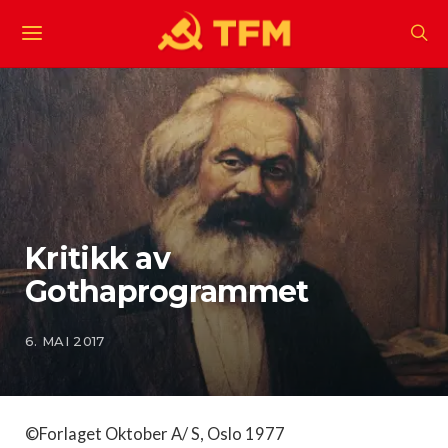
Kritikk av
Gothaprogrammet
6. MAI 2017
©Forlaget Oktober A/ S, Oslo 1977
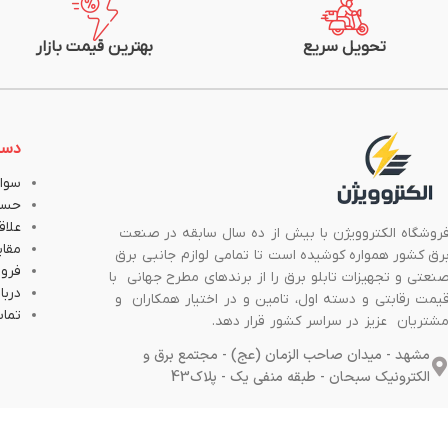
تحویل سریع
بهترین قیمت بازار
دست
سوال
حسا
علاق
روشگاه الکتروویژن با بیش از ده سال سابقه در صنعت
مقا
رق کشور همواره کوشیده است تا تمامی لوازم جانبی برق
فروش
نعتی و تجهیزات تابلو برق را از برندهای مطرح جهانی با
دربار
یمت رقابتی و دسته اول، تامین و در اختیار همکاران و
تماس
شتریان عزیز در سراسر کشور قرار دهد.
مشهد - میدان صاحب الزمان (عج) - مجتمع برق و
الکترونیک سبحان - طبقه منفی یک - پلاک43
|---|
Your task is to copy each line of the material that contains the word "کشور".

رق کشور همواره کوشیده است تا تمامی لوازم جانبی برق
شتریان عزیز در سراسر کشور قرار دهد.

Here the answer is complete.